Both declining student enrollment and budget constraints contributed to the university’s decision to cut women’s studies, philosophy and geology and merge other departments, according to an Oct. 28 IPFW press release.

The class stood outside the Sample Gates and held posters that said things like “Women’s Studies are Human Studies” and “Women’s Studies Gives a Voice to the Voiceless.” After the protest, the group sent the photos of the event to the women’s studies department at IPFW.

As part of the IU Department of Gender Studies, Stephens said the class decided to participate in this activism as a way to show support for IPFW’s women’s studies program.

Stephens said universities tend to value programs, like business or engineering, that translate directly to job skills instead of gender studies programs that teach critical thinking and analytical skills.

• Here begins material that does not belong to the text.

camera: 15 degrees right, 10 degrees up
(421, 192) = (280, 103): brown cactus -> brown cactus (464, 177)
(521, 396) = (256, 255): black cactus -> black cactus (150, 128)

“They also learn about issues facing marginalized groups, which is easily as important,” Stephens said. “That’s why we went out there on Tuesday — because these classes matter.”

Senior Emily Keaton, one of Stephens’ students, also said she felt showing support for another university was important.

“We wanted to let them know that we stand with them and are rooting for them,” she said.

Keaton said she feels connected to the issue because she went to high school in Fort Wayne, Indiana.

She said she knew students at IPFW who participated in protesting on the IPFW campus.

“It made me really sad because I know when I took my first gender studies class, I developed critical-thinking skills I never had,” Keaton said. “I view material in such a different way.”

Stephens also has a personal connection to the closure of the department: her former professor Janet Badia is the current director of women’s studies at IPFW.

“She started to educate me about feminist theory and discrimination women writers face,” Stephens said. “She really inspired me to keep going.”

In addition to her connection to the director, Stephens’ experiences as a lawyer and Ph.D. student in gender studies led her to spearhead her class’s work with this issue.

“We had to go out and support this program because what happens is every time a women’s studies program is threatened, it also affects our work,” Stephens said.